Der Chef der nationalistischen Sinn-Féin-Partei, Gerry Adams, wurde nach tagelanger Befragung durch die Polizei in Nordirland wieder freigelassen. Trotzdem prüft die Staatsanwaltschaft die Vorwürfe im Zusammenhang mit einem Mord der IRA aus dem Jahr 1972 weiter. Adams hatte stets seine Unschuld beteuert, doch seine Vergangenheit lässt ihn nicht los. An ihm scheiden sich sowohl die nordirischen als auch die britischen Geister. Und haben es immer getan.

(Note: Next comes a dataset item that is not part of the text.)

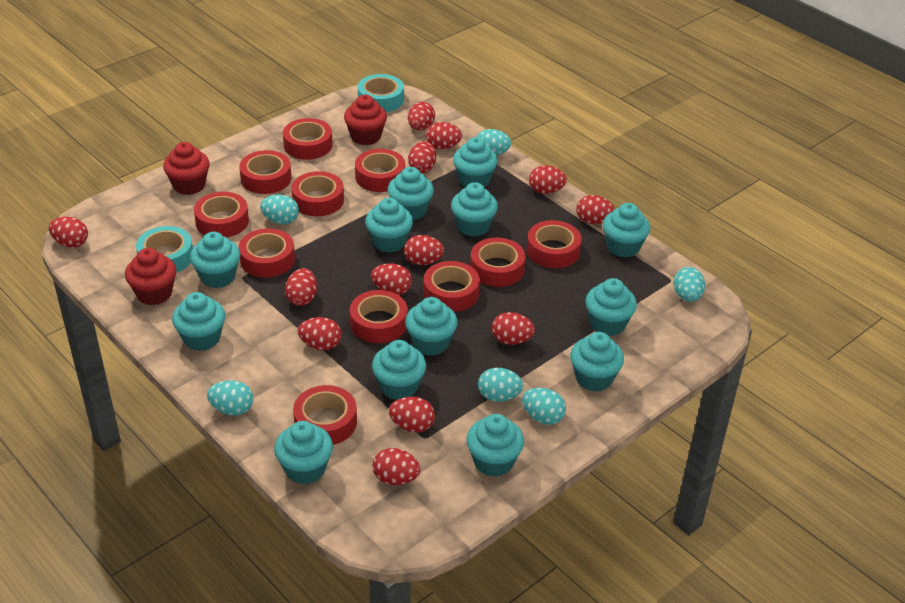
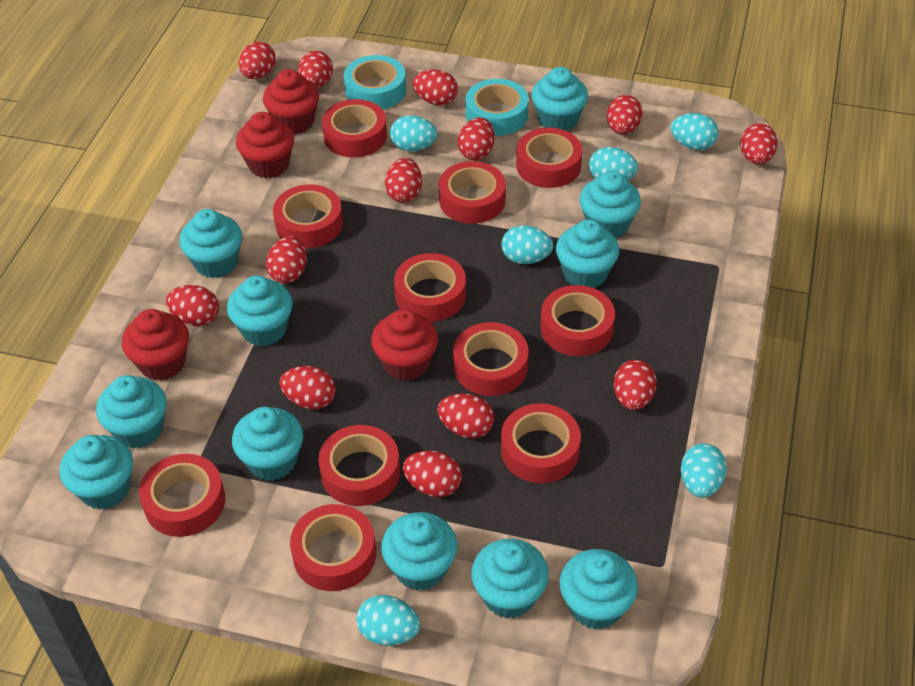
red cupcake: [125,248,176,305] [163,142,210,195] [344,95,387,145] = 3 -> [122,309,189,381] [236,112,294,179] [263,69,319,135] [371,309,438,381] = 4
turquoise cupcake: [172,292,225,351] [190,232,240,288] [274,421,333,484] [365,198,413,253] [372,340,426,400] [387,167,434,220] [405,297,458,356] [451,182,498,237] [453,137,498,187] [467,414,524,477] [570,332,624,392] [585,278,637,336] [603,203,650,258] = 13 -> [60,435,133,510] [96,375,167,449] [179,209,242,278] [227,275,292,347] [232,407,303,481] [381,512,457,591] [471,539,549,619] [531,67,588,131] [556,220,619,288] [560,549,638,630] [579,171,641,238] = 11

Als Mann, der „den Frieden verlor“, wurde Gerry Adams Mitte der 90er Jahre noch von britischen Zeitungen bezeichnet. Damals schien der Chef der Sinn-Féin-Partei, des politischen Arms der katholischen Untergrundarmee IRA, mit seinen Vermittlungsversuchen gescheitert. Die Gewalt ging in eine neue Runde, bei einem Bombenanschlag in London starben zwei Menschen, und auf Adams, der stets betonte, nur eine gewaltfreie Lösung diene den nordirischen Katholiken, prasselte harsche Kritik ein. „Blutiger Heuchler“ und „Pate der Gewalt“ waren nur einige der Schmähungen.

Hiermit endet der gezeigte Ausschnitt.